[Passage du texte]

Par Anna Carreau, à Vila-real
7 minutes
Villarreal : une soirée gravée dans la Céramique

Bien avant le coup d’envoi, les supporters de Villarreal avaient sorti le grand jeu pour ce quart de finale exceptionnel face au Bayern Munich. Des efforts que leur ont bien rendus les joueurs durant les 90 minutes suivantes, en annihilant l’une des meilleures équipes d’Europe, pour permettre au Sous-Marin jaune de s’offrir l’une de ses plus belles victoires en Ligue des champions.

À exploit exceptionnel, circonstances exceptionnelles. L’antre jaune trônant au milieu de Vila-real avait déjà réussi un premier coup de maître, quelques jours avant un quart de finale historique contre le Bayern Munich : vendre absolument toutes les 23 500 places que contient l’Estadio de la Cerámica. La veille du match il restait très exactement trois places, jusqu’à ce qu’à 17h30 les derniers acheteurs déboursent un peu plus de 300 euros pour s’offrir les billets d’un match qu’ils n’imaginaient sans doute pas aussi légendaire 24 heures après. Au même moment, devant le stade, le président Fernando Roig parade alors avec quelques officiels bavarois, saluant au passage des supporters venus tâter le cuir sur la place devant le stade. Dans le calme d’une ville travailleuse, où beaucoup s’entassent sur les routes périphériques à la sortie des usines de céramique, la commune de la banlieue sud de Castelló de la Plana ne semble pas encore prête à s’embraser pour un quart de finale à l’affiche haletante. Seuls certains maillots rouges du Bayern déboulant dans les petites rues de Vila-real et des camions venant approvisionner les bars environnants tendent à le rappeler.

[Données fournies]
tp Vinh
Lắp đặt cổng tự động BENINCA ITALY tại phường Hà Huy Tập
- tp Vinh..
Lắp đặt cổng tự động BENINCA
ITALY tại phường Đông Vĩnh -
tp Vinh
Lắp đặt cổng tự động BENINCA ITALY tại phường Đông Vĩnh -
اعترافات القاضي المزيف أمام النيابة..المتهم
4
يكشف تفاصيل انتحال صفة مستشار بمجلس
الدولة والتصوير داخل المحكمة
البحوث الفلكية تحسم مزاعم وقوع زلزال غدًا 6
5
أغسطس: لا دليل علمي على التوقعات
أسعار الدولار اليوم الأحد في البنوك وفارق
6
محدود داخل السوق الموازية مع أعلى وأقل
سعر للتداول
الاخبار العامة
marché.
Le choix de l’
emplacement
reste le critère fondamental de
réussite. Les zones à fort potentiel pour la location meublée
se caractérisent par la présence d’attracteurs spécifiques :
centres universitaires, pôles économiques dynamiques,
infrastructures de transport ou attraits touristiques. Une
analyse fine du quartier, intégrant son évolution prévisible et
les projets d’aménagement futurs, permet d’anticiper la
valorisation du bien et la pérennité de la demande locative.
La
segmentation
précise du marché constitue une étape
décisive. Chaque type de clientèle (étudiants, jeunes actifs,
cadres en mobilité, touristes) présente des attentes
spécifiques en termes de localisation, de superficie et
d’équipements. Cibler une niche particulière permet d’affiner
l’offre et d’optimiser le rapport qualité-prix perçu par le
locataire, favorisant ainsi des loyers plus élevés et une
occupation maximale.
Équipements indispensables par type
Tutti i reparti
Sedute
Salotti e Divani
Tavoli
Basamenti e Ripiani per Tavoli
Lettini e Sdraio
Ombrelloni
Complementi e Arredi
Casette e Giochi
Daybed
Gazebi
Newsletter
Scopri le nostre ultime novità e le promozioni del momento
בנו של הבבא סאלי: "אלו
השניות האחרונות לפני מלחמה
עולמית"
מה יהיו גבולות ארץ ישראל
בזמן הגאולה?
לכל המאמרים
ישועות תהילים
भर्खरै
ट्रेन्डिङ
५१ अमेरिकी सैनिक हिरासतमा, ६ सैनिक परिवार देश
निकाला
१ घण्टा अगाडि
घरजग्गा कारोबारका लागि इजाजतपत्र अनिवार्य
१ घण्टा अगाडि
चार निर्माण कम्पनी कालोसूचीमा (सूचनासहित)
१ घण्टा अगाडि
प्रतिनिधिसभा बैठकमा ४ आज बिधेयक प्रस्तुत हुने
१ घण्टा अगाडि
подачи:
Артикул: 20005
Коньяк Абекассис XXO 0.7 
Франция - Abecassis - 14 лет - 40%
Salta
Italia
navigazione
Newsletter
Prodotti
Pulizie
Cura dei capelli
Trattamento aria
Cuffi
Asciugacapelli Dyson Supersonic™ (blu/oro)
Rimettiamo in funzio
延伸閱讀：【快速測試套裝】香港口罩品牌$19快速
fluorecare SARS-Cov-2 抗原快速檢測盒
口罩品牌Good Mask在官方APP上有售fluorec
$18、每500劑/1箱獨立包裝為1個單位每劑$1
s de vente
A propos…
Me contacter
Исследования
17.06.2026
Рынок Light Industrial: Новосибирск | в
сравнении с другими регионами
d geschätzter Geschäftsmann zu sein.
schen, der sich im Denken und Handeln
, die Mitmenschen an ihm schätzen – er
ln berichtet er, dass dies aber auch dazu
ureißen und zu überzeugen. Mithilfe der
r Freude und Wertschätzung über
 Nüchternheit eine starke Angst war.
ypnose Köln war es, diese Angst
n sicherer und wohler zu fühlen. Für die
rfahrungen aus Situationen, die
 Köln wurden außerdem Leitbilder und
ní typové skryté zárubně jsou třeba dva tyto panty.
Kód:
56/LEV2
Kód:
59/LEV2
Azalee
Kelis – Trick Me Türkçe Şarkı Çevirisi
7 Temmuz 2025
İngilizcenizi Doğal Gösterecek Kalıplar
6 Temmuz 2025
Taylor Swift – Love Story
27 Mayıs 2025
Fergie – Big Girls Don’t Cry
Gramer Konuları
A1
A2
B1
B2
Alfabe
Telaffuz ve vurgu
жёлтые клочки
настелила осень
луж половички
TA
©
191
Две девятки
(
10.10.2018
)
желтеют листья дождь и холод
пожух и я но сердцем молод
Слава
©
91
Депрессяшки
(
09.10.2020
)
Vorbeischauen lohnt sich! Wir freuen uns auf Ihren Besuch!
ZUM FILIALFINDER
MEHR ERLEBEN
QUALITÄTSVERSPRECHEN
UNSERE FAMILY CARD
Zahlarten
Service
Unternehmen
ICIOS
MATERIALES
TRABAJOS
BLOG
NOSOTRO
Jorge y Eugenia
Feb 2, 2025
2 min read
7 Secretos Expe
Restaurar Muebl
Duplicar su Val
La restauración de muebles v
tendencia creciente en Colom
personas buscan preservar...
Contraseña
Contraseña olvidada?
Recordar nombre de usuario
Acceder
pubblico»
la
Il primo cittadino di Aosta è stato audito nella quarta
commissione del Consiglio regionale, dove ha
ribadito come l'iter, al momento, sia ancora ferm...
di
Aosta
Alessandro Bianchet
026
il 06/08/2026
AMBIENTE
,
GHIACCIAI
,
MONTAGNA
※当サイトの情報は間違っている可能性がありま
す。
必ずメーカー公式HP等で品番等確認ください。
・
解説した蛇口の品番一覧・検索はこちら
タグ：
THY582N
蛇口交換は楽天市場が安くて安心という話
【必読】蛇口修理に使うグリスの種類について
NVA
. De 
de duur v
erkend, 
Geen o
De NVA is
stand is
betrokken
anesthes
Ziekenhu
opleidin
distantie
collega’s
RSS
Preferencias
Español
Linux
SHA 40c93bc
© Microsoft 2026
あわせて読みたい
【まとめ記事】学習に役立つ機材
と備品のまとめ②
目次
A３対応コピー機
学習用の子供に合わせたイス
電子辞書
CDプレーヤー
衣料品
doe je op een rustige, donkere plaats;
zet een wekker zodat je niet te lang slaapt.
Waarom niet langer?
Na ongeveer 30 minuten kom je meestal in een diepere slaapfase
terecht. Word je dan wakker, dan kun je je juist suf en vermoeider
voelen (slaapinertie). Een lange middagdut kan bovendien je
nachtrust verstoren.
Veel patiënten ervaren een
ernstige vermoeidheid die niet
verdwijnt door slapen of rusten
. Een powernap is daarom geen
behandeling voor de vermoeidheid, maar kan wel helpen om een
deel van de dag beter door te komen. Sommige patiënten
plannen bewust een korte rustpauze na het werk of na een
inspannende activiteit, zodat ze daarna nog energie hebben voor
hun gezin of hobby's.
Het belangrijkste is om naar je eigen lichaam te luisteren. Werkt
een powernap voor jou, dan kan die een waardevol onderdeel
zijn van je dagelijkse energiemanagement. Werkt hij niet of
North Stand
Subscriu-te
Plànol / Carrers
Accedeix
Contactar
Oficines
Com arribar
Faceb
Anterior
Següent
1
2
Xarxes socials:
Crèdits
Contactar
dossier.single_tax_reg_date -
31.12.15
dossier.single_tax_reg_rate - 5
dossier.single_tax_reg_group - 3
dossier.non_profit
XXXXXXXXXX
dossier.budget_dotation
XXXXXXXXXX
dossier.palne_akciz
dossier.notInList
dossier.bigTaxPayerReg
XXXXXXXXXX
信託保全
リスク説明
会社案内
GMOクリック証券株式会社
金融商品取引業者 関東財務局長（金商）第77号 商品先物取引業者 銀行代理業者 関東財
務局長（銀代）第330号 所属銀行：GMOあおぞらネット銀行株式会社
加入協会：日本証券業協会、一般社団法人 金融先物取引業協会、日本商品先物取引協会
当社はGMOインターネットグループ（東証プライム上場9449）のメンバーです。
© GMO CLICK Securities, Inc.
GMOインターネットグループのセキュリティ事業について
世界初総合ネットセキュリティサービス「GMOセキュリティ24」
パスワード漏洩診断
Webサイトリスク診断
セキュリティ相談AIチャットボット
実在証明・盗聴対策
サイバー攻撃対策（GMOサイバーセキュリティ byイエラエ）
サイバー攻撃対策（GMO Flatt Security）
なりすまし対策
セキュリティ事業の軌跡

[Travail demandé]
(a) Répondez à ces questions sur le texte sur Villarreal :
(i) Combien de places compte l'Estadio de la Cerámica ?
(ii) À quelle heure les derniers billets ont-ils été achetés la veille du match ?
(iii) Qui parade devant le stade avec quelques officiels bavarois ?
(b) Dans le texte sur Villarreal, relevez chaque nombre écrit en chiffres avec le mot qui le suit, sauf l'heure 17h30.
(c) Prolongez le texte sur Villarreal à partir de sa dernière phrase.

[Corrigé de l'exercice]
(a)
(i) 23 500 places.
(ii) À 17h30.
(iii) Le président Fernando Roig.

(b)
7 minutes
90 minutes
23 500 places
300 euros
24 heures

(c)
Le calme avant la tempête

Au petit matin, les premiers maillots jaunes s’affichent sur le dos des enfants, et les drapeaux à la gloire du club local s’étendent sur les balcons. Mais personne ne parle du match, par superstition, ou par stress. Les 5000 supporters bavarois ayant fait le déplacement auront eux beaucoup moins de retenue au moment de prendre d’assaut les quelques bars de la ville et d’enquiller pinte sur pinte dès midi. Les Groguets se font plus discrets, se contentant pour certains de filer à la boutique du club pour acheter l’écharpe du match. Eymeric, supporter français ayant fait le déplacement dans la nuit depuis Chambéry, en prend même trois. « J’ai un de mes amis qui est supporter du Bayern, on ne pensait pas qu’on allait un jour s’affronter », témoigne celui qui a déjà dû sécher les larmes de son frère lors des huitièmes de finale, étant supporter de la Juventus. Alors que le vent rafraîchissant laisse place à un soleil insistant, Vila-real s’éveille peu à peu. La petite ville de 50 000 habitants voit sa nuée de maillots jaunes prendre tous la même direction : le centre d’entraînement. Peu habitués aux rassemblements d’avant-match, les supporters du Sous-Marin jaune avaient mis les petits plats dans les grands, en organisant tout un cortège qui suivrait le bus jusqu’au stade. Les premiers supporters arrivent au compte-gouttes sur les coups de 18 heures, se faufilant dans les rues étroites qui mènent à la Ciutat Esportiva. Le tout dans une anarchie relative, qui vient rappeler que ni le club, ni la ville et ni ses supporters ne sont habitués à de tels évènements.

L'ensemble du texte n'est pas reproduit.